Sorry for the absence!  On Friday my husband I celebrated our 5th wedding anniversary.  It’s hard to believe 5 years ago in Charleston, SC we stood in front of friends and family and said our “I Do’s”.  I guess time flies when you’re having fun!  For our anniversary, Scott surprised me with a small getaway.  Ok, it wasn’t too far from home but it was one day away from being “mommy and daddy”.  He even surprised me with my mom coming in town to stay with the girls while we took off.  Thanks mom!!  The short getaway was a well needed break and we enjoyed every minute of it!  We have shared a lot in these 5 years and I have to say I couldn’t ask for a better husband and friend.  Not only that but he is a amazing daddy!  I couldn’t do it without him.

To thank my husband for his thoughtfulness and to celebrate our anniversary, I decided to make one of his favorite southern dishes….Shrimp and Grits.  I have to say I never tried shrimp and grits until the first time Scott took me to his hometown of Charleston.  If you have never been to Charleston please try to make a trip.  It is truly an amazing city.  I fell in love with the city the moment I got there and secretly wish that one day we can live there.  We even got married there which is another reason why we love that city.  Shrimp and Grits are a classic dish in Charleston and I knew once I tasted it I too needed to learn how to make it.  There are a variety of ways the dish can be made but I prefer this recipe.  I make my own shrimp stock for the dish but I’m assuming you can use chicken or vegetable broth if you prefer.  However, if you have the time the shrimp stock really is great and adds a lot of flavor to the dish.  This entry is long so I won’t write too much more.  Don’t be intimidated by the length of the recipe it really isn’t that hard…trust me.  Enjoy this favorite southern dish!! 

 

Shrimp Broth – Makes about 2 quarts of stock

Print Recipe

  • 2 Tbsp butter
  • Shells from 1-2 pounds of shrimp
  • 2 Tbsp tomato paste
  • 1 clove garlic
  • 1 celery stalk, chopped
  • 1 to 2 carrots, chopped
  • 1 medium onion, chopped
  • 2 sprigs of parsley
  • 3 bay leaves
  • 2 sprigs of thyme
  • 1 star anise
  • 3 whole cloves
  • 5 whole coriander seeds
  • 7 black pepper corns
  • ½ cup white wine
  • About 1-2 quarts of water

Place butter in medium stock pot over medium-high heat.  When melted, add shrimp shells, and cook until shells are pink and just starting to turn golden brown.

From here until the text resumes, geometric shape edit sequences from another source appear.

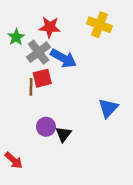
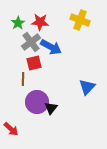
green star: (16, 37) -> (18, 23), moved
brown line: (31, 87) -> (23, 79), moved
purple circle: (46, 127) -> (37, 102), size x1.5

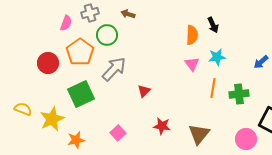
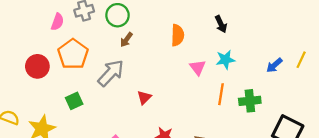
brown arrow: (128, 14) -> (126, 40), moved, turned -72
green circle: (107, 35) -> (117, 15), moved
orange semicircle: (192, 35) -> (178, 35), moved
green square: (81, 94) -> (74, 101), size x0.6

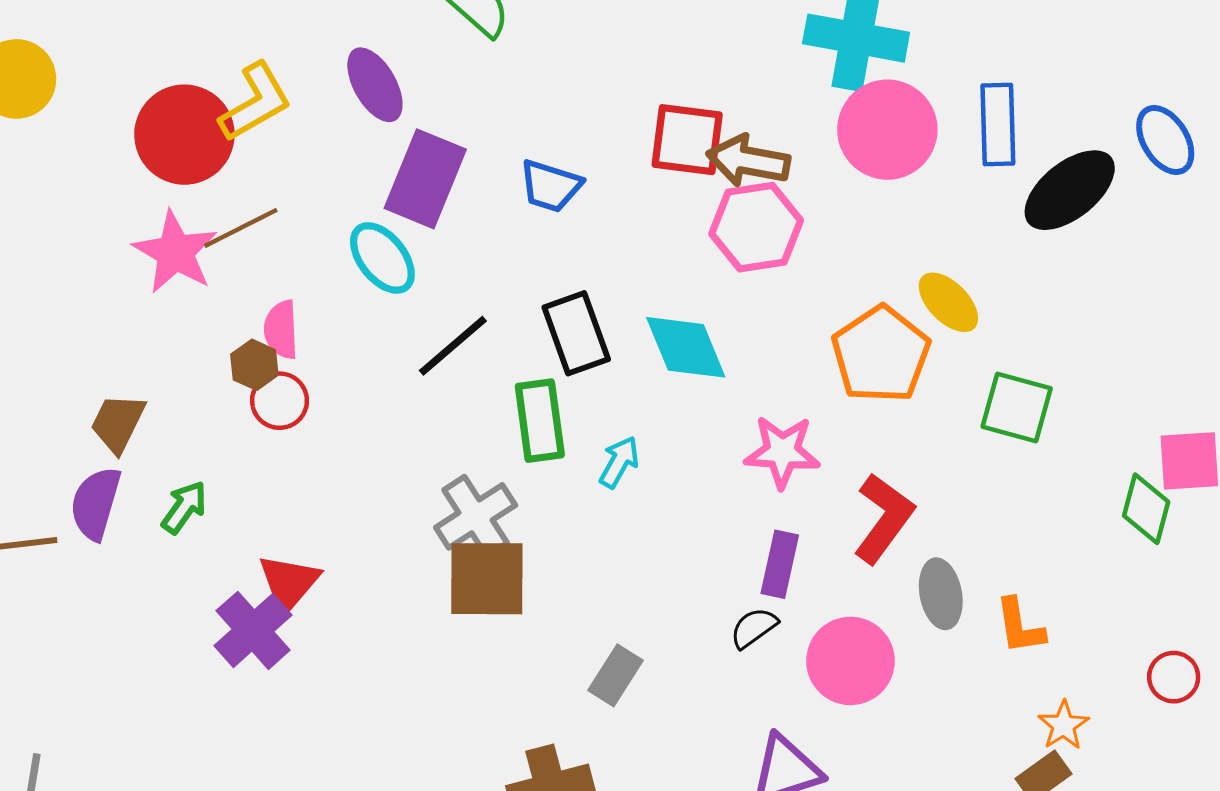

Add tomato paste, garlic, celery, carrots, onion, parsley, bay leaves, thyme, star anise, cloves, coriander seeds, and peppercorns to the pot and continue to cook for about 2-3 minutes.

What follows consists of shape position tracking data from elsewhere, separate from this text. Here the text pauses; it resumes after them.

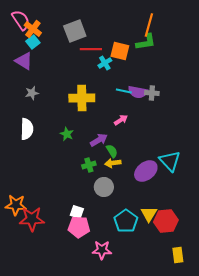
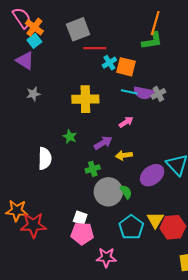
orange square: (120, 51) -> (126, 67), moved
gray cross: (152, 93) -> (158, 94), turned -32
white semicircle: (27, 129) -> (45, 158), moved
green semicircle: (112, 151) -> (126, 192), moved
yellow arrow: (113, 163) -> (124, 155), moved
gray circle: (104, 187) -> (108, 192), size x1.4

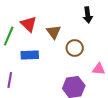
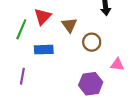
red triangle: (29, 24) -> (43, 17), turned 30

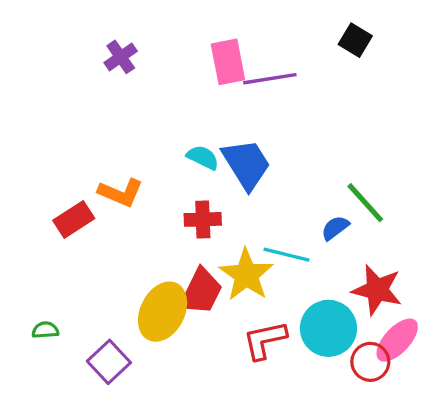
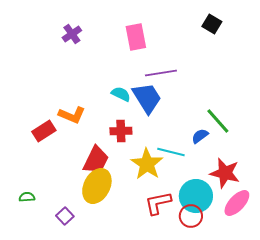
purple line: (270, 79) -> (161, 73), moved
red trapezoid: (201, 291) -> (96, 160), moved
purple square: (109, 362) -> (65, 216), size x0.7
red circle: (370, 362) -> (191, 216), moved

Add the white wine to the pot (mixture will boil up vigorously), and cook until the wine is reduced to an almost syrupy consistency.

Add enough water to the pot to barely cover the shells, and bring water to a simmer.

Simmer for 30-45 minutes, and strain through a fine strainer.  Throw away shells and vegetables, and reserve stock.

 

Shrimp and Cheese Grits

Adapted from Charleston Cooks

  • 2-3 bacon slices, diced (I used turkey bacon)
  • 1 clove garlic, minced
  • ½ onion, chopped
  • 2 tsp blackening season
  • ¼ pound shrimp, de-veined and shelled
  • 1 ear corn, shucked and kernels cut off cob
  • 6-8 okra, sliced into rounds
  • 8-12 grape tomatoes, halved
  • 1 recipe shrimp stock
  • 2 Tbsp butter

 

Place the bacon in a large sauté pan, and cook over medium heat until lightly golden brown.

Add the garlic and onion to the pan, and sauté over medium heat until onion is translucent.

Add the blackening season to the pan, and sauté in the bacon fat until aromatic.  Next add the shrimp and allow them to sit in the pan untouched for one minute.  Do not stir.

Add the corn, okra, and tomatoes to the pan and stir to incorporate.  Add enough shrimp stock to cover shrimp about halfway.

Bring the stock to a boil, and reduce sauce slightly.  Turn off the heat and fold in the butter to finish.

 

Cheese Grits

  • 3 ½ cups water
  • ¾ cups grits
  • ¼ tsp salt
  • ¾ cup shredded cheese (I used 2%)
  • ½ cup milk (more depending on how thick or thin you prefer your grits)

Place water in a saucepan and bring to a boil.  Slowly stir in grits and salt.  Reduce heat to low; cover.  Cook 15 to 20 minutes or until thickened, stirring occasionally.  Remove from heat and add cheese and milk.  Add salt and pepper to taste.

Place grits and bowl and top with the shrimp mix and enjoy!